Which meant that I had them in a trap, of sorts. Of course, they were big and armed, but I had a pistol in my coat, which gave me all of the advantages.
I left Falcon with Maldon and followed them, pistol cocked and held at my shoulder. When they stopped, visibly puzzled that I’d disappeared into thin air, I cleared my throat to get their attention.
‘Let’s not do anything that might make the cemetery wardens have to work harder than they already do,’ I said.

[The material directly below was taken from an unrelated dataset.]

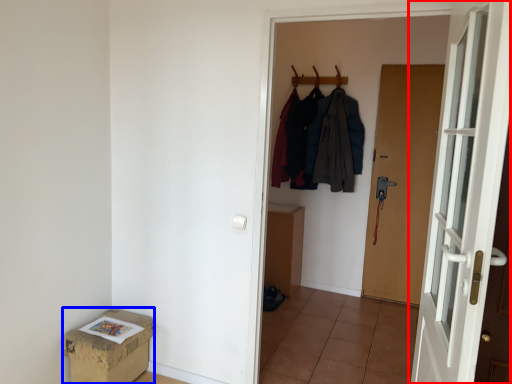
Question: Which of the following is the closest to the observer, door (highlighted by a red box) or box (highlighted by a blue box)?

Choices:
 (A) door
 (B) box

Answer: (A)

The two men didn’t react as I’d expected. I don’t know what exactly I’d expected, surprised in this dead-end street, but I’d expected something. Unease, fear, maybe anger that I’d got the drop on them. But there was nothing. They stood there for a moment, nothing seeming to go on at all behind their faces. Thick necks, heavy shoulders. Not an inconspicuous pair at all. Bad spies. Good killers, maybe.
‘How about you toss down those swords down, your knives too, and we’ll practise the lost art of conversation,’ I said. I kept the pistol to my shoulder. Didn’t want to spook them by pointing it unnecessarily. You can really ruin a man’s composure when you aim a firearm at his face, and that gives people bad ideas.
You get used to the way that men act under pressure. There’s denial, a natural human response to crisis. Talk your way out of it. But before that, in a group situation, a panicked man will look to his companions. It’s instinctive. We can’t help it. And these men should have glanced at each other, a split second to gauge their response. But these men didn’t care and the weapon at my shoulder didn’t faze them. Maldon’s instinct was right, they had been following us for a reason.